Bateman started tweeting out his mea culpa early Thursday: “Based on listening to the NYT interview and hearing people’s thoughts online, I realize that I was wrong here.”
He’s referring to an interview that aired earlier this week with the NY Times to promote the upcoming season of the Netflix show. In what could have been a scripted scene of the dysfunctional family show, Bateman, Tony Hale, Will Arnett, Tambor, Alia Shawkat and Jessica Walter got into a heated discussion when the recent allegations against Tambor were brought up.
The former “Transparent” star recently admitted to verbally abusing Walter on “AD” during an onset “blowup.” Bateman immediately defended the actor, chalking his behavior up as common in the entertainment industry. His feelings were backed up by Arnett, who almost seemed to be making light of the situation as Walter was driven to tears.

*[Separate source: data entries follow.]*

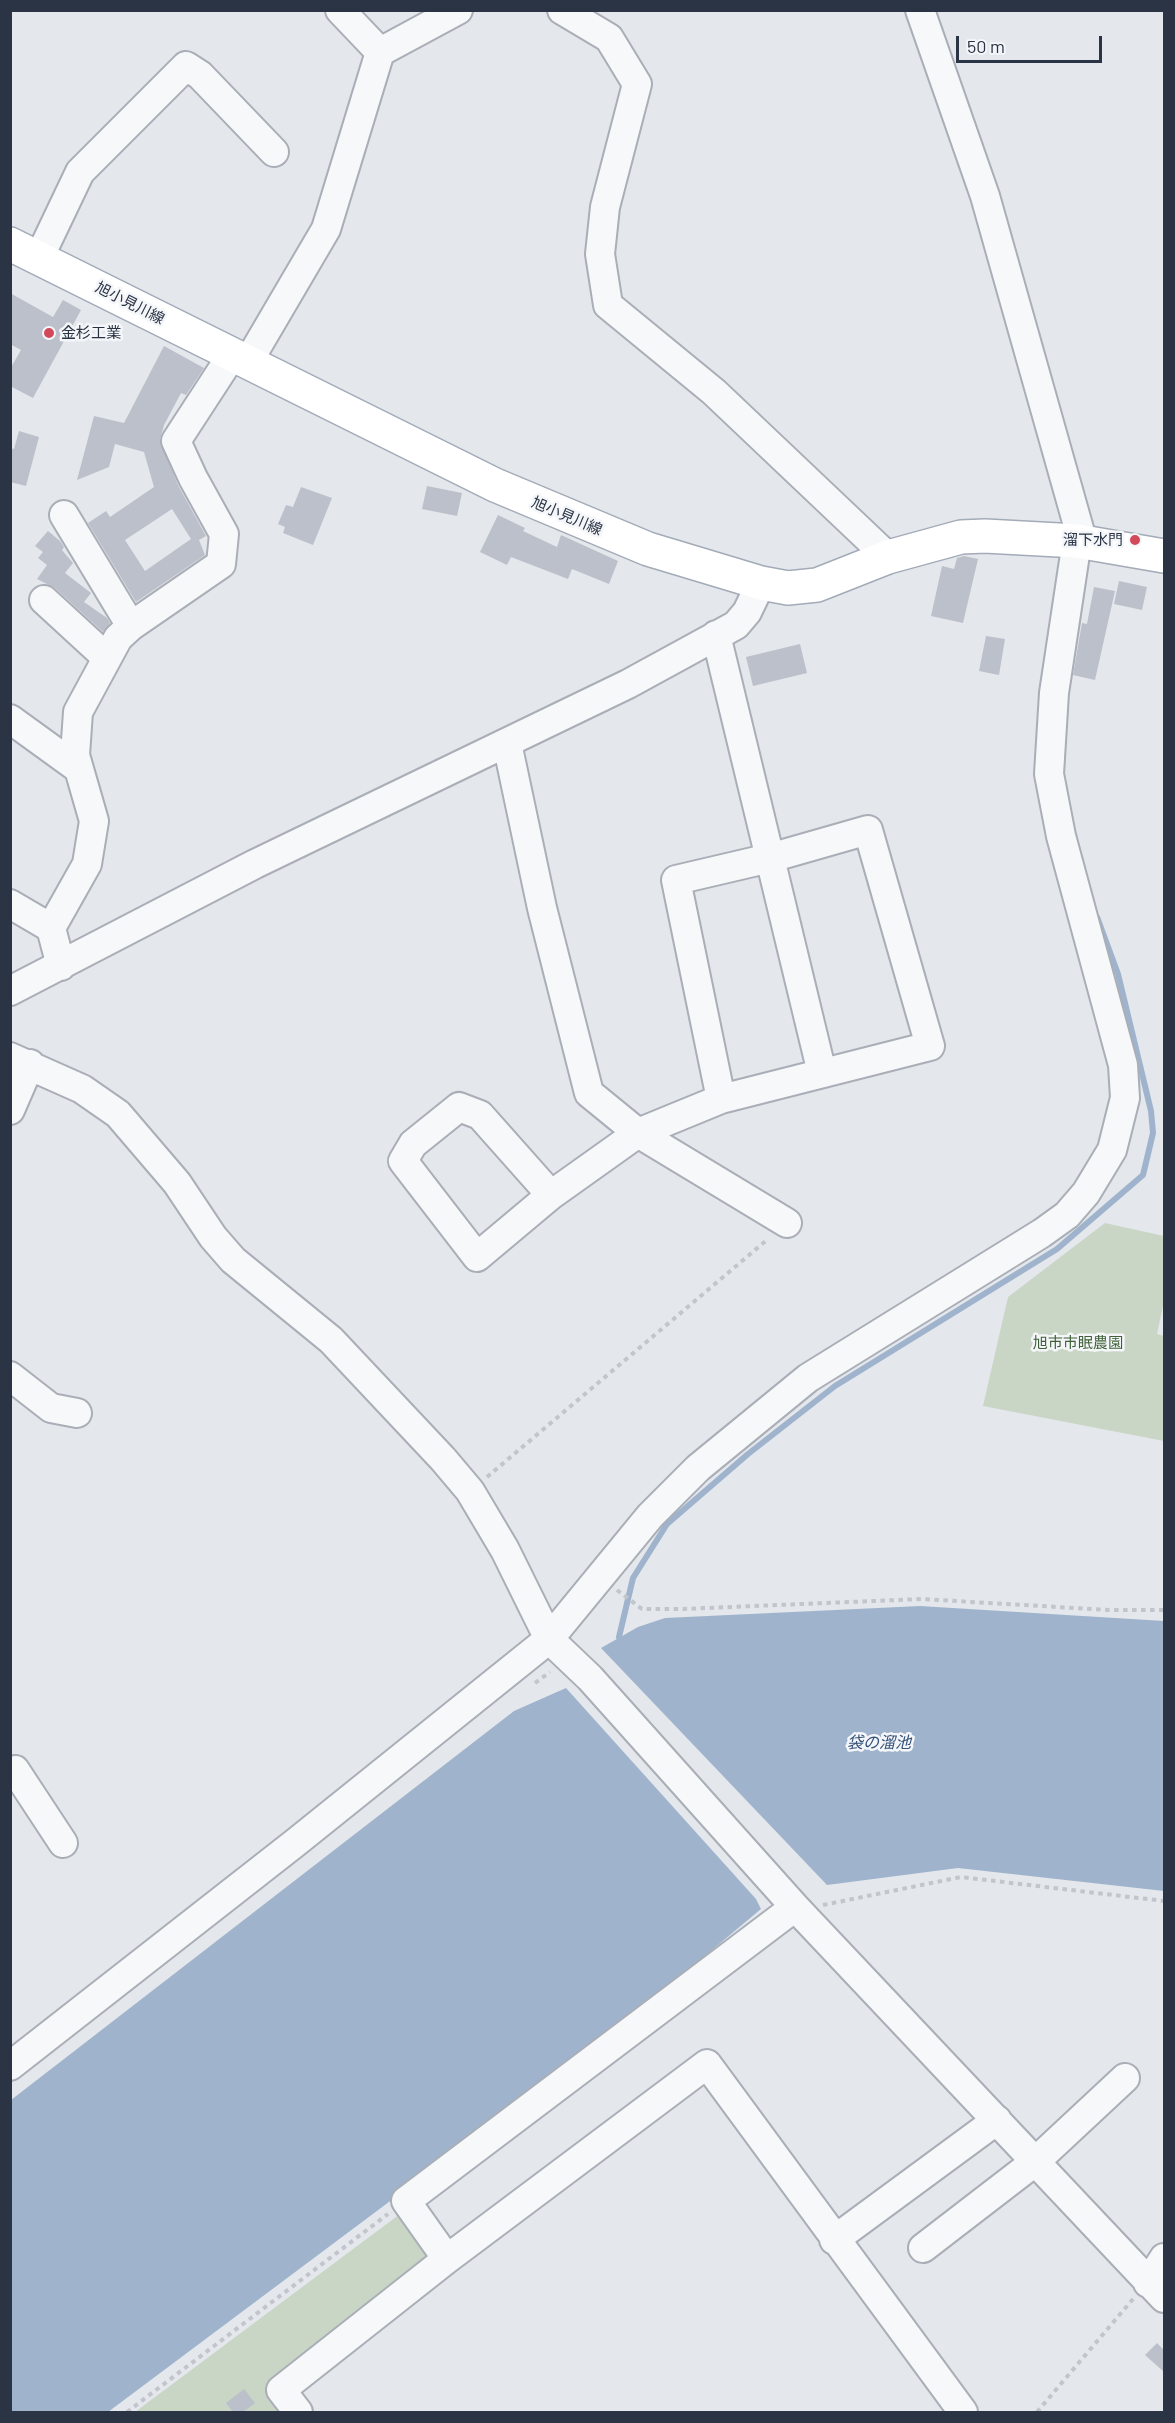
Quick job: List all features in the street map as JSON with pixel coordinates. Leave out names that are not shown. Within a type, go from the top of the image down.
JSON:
[{"type":"main road","name":"旭小見川線","points":[[25,251],[536,503],[648,549],[760,583],[788,588],[817,585],[888,556],[961,537],[985,536],[1080,542],[1164,556]]},
{"type":"street","points":[[340,10],[380,52]]},
{"type":"street","points":[[61,966],[51,928],[87,864],[94,821],[75,755],[78,712],[118,638],[131,626],[221,564],[224,534],[193,478],[176,441],[240,358],[326,229],[380,52],[458,10]]},
{"type":"street","points":[[562,10],[609,38],[637,84],[604,207],[600,254],[608,305],[714,392],[888,556]]},
{"type":"street","points":[[10,2066],[296,1843],[549,1639],[599,1575],[650,1516],[698,1468],[808,1378],[1067,1215],[1086,1193],[1112,1150],[1125,1098],[1123,1065],[1053,806],[1049,774],[1054,693],[1080,542],[985,196],[920,10]]},
{"type":"street","points":[[25,251],[80,172],[186,66],[200,75],[274,152]]},
{"type":"street","points":[[64,515],[131,626]]},
{"type":"street","points":[[10,991],[255,864],[628,684],[736,625],[747,612],[760,583]]},
{"type":"street","points":[[44,600],[106,657]]},
{"type":"street","points":[[716,636],[822,1073]]},
{"type":"street","points":[[10,719],[79,769]]},
{"type":"street","points":[[507,743],[542,908],[588,1093],[638,1133],[787,1223]]},
{"type":"street","points":[[551,1195],[480,1115],[459,1107],[413,1144],[403,1161],[477,1257],[551,1195],[638,1133],[721,1099],[930,1046],[868,830],[770,858],[676,880],[721,1099]]},
{"type":"street","points":[[10,904],[51,928]]},
{"type":"street","points":[[10,1110],[20,1060],[82,1089],[118,1114],[177,1183],[213,1237],[233,1260],[331,1341],[470,1491],[504,1550],[549,1639],[590,1678],[805,1907],[997,2120],[1156,2291]]},
{"type":"street","points":[[10,1376],[51,1408],[77,1413]]},
{"type":"street","points":[[12,1768],[63,1843]]},
{"type":"street","points":[[447,2259],[406,2201],[805,1907]]},
{"type":"street","points":[[294,2411],[281,2390],[447,2259],[707,2064],[834,2240],[963,2412]]},
{"type":"street","points":[[923,2247],[1036,2161],[1125,2078]]},
{"type":"street","points":[[834,2240],[997,2120]]},
{"type":"street","points":[[1156,2291],[1164,2258]]},
{"type":"path","points":[[470,1491],[787,1223]]},
{"type":"path","points":[[599,1575],[642,1609],[921,1599],[1109,1610],[1164,1610]]},
{"type":"path","points":[[530,1687],[557,1667]]},
{"type":"path","points":[[805,1907],[961,1877],[1164,1901]]},
{"type":"path","points":[[127,2412],[406,2201]]},
{"type":"path","points":[[1038,2412],[1119,2314],[1156,2291]]},
{"type":"green space","name":"旭市市眠農園","points":[[1105,1223],[1164,1236],[1164,1301],[1157,1334],[1164,1336],[1164,1441],[983,1406],[1008,1297]]},
{"type":"green space","points":[[404,2211],[437,2257],[284,2407],[276,2412],[135,2412]]},
{"type":"water","name":"袋の溜池","points":[[920,1606],[1164,1621],[1164,1891],[958,1868],[827,1885],[601,1648],[638,1627],[665,1618]]},
{"type":"water","points":[[566,1688],[756,1899],[761,1909],[657,1996],[433,2169],[108,2412],[11,2412],[11,2100],[514,1711]]},
{"type":"building","name":"金杉工業","points":[[10,293],[53,317],[63,300],[81,310],[33,398],[10,386],[10,369],[21,350],[10,344]]},
{"type":"building","points":[[164,346],[204,368],[186,395],[181,393],[164,425],[160,440],[178,485],[206,536],[199,540],[205,555],[136,602],[88,523],[106,511],[110,517],[154,487],[144,452],[115,444],[109,467],[77,480],[94,416],[124,423]],"holes":[[[172,509],[191,539],[145,571],[125,540]]]},
{"type":"building","points":[[19,431],[39,437],[26,486],[10,482],[10,448],[14,449]]},
{"type":"building","points":[[427,486],[462,493],[457,516],[422,509]]},
{"type":"building","points":[[301,487],[332,498],[313,545],[283,533],[285,527],[278,524],[286,505],[293,507]]},
{"type":"building","points":[[498,515],[525,528],[523,531],[557,547],[561,535],[618,561],[609,584],[572,569],[568,579],[511,557],[507,565],[480,552]]},
{"type":"building","points":[[48,531],[60,541],[64,547],[62,550],[73,563],[65,573],[91,593],[84,602],[107,618],[110,623],[103,632],[55,588],[37,579],[47,565],[38,558],[43,552],[35,546]]},
{"type":"building","points":[[964,556],[978,559],[963,623],[931,616],[942,566],[954,569],[957,558]]},
{"type":"building","points":[[1119,581],[1147,587],[1142,610],[1114,604]]},
{"type":"building","points":[[1094,587],[1115,591],[1095,680],[1073,675],[1082,623],[1087,624]]},
{"type":"building","points":[[986,636],[1005,639],[999,675],[979,671]]},
{"type":"building","points":[[800,644],[807,673],[753,686],[746,657]]},
{"type":"building","points":[[1157,2343],[1164,2350],[1164,2372],[1145,2355]]},
{"type":"building","points":[[244,2389],[255,2403],[243,2412],[233,2412],[226,2403]]},
{"type":"waterway","points":[[619,1637],[633,1578],[667,1524],[748,1454],[835,1386],[1057,1249],[1143,1175],[1153,1133],[1151,1111],[1118,974],[1097,917]]},
{"type":"place","name":"金杉工業","points":[[49,333]]},
{"type":"place","name":"溜下水門","points":[[1135,540]]}]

Here’s audio of Jessica Walter CRYING, standing up for herself after all the men in the AD cast try to gaslight her into thinking Tambor’s harassment isn’t THAT bad. This is horrific. pic.twitter.com/innJv8LIYF
— Kevin T. Porter (@KevinTPorter) May 23, 2018
Shawkat was the one star who seemed to come to Walter’s defense, chiding her co-stars that his behavior was not acceptable.
Bateman now says, “It sounds like I’m condoning yelling at work. I do not. It sounds like I’m excusing Jeffery. I do not. It sounds like I’m insensitive to Jessica. I am not. In fact, I’m horrified that I wasn’t more aware of how this incident affected her. I was so eager to let Jeffrey know that he was supported in his attempt to learn, grow and apologize that I completely underestimated the feelings of the victim, another person I deeply love – and she was sitting right there! I’m incredibly embarrassed and deeply sorry to have done that to Jessica. This is a big learning moment for me. I shouldn’t have tried so hard to mansplain, or fix a fight, or make everything okay. I should’ve focused more on what the most important part of it all is – there’s never any excuse for abuse, in any form, from any gender. And, the victim’s voice needs to be heard and respected. Period. I didn’t say that and instead said a bunch of other stuff and not very well. I deeply, and sincerely, apologize.”
Tony Hale added an apology as well, tweeting Thursday morning, “I have reached out to Jessica personally to apologize. Arrested Development is one of my families. Regardless of my intentions, it is clear that my words, both said and unsaid, served to minimize Jessica’s pain and for that I am extremely sorry.”